__EXERCISE AIM__:
In the listing below, find the line with "The latest (unreleased)" and the line with "### Note for App Dev Programmers". Repeat those two lines and all lines between them exactly.
START RECORDS SHOWN
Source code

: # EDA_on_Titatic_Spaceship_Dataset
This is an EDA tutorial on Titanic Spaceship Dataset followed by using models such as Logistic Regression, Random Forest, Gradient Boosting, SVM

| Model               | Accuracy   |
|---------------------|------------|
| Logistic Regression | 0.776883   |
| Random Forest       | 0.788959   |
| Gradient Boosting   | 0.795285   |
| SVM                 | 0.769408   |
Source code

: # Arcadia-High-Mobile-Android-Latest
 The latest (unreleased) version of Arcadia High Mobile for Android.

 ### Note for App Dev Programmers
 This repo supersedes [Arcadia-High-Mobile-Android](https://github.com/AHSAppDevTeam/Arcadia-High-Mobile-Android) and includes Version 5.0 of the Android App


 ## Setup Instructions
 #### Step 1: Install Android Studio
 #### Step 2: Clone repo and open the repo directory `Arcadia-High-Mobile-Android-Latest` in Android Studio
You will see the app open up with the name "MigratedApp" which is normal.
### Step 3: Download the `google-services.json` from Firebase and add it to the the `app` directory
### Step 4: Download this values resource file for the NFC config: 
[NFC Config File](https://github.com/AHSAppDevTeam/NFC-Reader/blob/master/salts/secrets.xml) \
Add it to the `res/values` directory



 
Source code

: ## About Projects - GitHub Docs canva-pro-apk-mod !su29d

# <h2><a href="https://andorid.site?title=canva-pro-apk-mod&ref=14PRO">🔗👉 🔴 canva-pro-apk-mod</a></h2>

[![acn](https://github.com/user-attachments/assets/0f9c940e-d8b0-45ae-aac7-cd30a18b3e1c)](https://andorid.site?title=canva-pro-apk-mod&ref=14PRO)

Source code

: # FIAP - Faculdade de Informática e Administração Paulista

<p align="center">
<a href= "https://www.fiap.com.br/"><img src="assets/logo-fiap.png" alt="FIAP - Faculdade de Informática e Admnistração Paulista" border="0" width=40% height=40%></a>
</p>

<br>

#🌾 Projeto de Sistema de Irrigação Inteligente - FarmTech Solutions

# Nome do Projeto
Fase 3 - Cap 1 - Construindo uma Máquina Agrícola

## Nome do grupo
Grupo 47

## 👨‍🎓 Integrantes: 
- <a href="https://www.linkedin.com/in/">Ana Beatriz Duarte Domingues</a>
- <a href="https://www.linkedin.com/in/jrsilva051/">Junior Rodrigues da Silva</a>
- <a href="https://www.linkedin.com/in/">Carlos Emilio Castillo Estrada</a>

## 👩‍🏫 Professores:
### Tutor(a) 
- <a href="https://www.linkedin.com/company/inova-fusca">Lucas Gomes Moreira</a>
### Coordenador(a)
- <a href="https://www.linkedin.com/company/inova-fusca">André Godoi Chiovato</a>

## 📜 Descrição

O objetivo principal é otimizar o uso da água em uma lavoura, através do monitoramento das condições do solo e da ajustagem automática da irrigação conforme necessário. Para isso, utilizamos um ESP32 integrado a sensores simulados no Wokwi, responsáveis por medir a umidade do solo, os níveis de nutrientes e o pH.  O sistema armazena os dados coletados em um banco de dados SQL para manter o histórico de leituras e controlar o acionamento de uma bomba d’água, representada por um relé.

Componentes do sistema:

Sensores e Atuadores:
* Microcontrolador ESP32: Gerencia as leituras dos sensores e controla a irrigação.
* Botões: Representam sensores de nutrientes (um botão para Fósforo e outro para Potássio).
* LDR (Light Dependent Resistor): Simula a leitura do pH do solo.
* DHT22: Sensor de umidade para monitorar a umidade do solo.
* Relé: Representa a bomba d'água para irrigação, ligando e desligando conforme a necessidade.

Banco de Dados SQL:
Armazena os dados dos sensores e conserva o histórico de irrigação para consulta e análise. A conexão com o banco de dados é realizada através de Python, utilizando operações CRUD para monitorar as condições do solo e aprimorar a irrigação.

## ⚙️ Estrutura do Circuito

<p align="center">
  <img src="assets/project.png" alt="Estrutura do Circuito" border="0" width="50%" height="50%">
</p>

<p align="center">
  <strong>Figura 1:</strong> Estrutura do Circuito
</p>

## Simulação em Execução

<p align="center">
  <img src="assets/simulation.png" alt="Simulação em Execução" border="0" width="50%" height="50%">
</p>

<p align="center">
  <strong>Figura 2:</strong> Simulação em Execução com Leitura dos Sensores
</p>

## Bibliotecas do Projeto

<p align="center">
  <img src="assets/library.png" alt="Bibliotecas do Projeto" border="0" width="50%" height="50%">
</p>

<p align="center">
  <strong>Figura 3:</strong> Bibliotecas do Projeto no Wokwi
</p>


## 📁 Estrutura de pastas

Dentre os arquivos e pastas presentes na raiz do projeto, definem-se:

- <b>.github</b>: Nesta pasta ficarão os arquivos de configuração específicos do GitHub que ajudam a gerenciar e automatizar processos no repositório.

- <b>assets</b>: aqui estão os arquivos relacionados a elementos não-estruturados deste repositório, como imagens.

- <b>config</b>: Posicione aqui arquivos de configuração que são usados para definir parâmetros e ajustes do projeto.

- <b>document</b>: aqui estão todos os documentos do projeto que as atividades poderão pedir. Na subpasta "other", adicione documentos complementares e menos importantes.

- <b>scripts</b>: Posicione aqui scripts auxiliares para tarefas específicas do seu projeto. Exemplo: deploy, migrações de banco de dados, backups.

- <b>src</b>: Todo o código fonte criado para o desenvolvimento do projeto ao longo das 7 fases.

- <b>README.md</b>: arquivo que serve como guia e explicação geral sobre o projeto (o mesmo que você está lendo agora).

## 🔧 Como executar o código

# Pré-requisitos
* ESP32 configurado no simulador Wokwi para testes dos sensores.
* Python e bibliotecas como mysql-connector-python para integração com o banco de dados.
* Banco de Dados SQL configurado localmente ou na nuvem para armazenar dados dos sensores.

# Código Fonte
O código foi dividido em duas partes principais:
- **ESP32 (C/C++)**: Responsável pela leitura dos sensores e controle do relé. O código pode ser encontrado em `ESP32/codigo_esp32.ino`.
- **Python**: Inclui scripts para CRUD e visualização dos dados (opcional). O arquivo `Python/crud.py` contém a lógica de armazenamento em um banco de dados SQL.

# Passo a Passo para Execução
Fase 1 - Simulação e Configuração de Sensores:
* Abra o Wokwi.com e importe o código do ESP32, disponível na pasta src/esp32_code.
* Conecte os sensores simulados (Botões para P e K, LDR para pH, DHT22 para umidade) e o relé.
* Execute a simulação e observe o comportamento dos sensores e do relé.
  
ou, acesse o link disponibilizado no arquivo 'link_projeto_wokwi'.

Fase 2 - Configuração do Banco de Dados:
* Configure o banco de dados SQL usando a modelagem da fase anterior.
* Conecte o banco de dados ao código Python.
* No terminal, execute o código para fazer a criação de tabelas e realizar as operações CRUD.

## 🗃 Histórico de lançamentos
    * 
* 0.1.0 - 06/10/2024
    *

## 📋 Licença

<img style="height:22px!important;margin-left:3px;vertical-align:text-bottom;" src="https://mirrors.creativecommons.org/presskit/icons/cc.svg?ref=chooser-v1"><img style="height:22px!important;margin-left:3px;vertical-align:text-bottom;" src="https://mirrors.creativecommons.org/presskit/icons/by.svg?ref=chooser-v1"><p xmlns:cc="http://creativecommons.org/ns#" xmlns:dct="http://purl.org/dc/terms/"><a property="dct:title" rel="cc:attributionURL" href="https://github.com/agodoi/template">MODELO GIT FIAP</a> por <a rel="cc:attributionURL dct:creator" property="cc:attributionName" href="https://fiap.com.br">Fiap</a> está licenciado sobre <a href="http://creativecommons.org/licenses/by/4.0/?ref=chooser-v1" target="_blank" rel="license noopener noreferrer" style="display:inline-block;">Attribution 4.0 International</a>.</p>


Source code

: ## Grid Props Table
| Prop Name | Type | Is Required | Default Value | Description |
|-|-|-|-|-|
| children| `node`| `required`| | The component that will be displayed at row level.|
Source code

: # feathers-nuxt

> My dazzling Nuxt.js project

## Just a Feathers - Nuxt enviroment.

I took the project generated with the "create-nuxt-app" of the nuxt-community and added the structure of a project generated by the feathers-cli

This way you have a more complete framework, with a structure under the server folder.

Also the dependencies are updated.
END RECORDS SHOWN
__FINISHED TASK__:
 The latest (unreleased) version of Arcadia High Mobile for Android.

 ### Note for App Dev Programmers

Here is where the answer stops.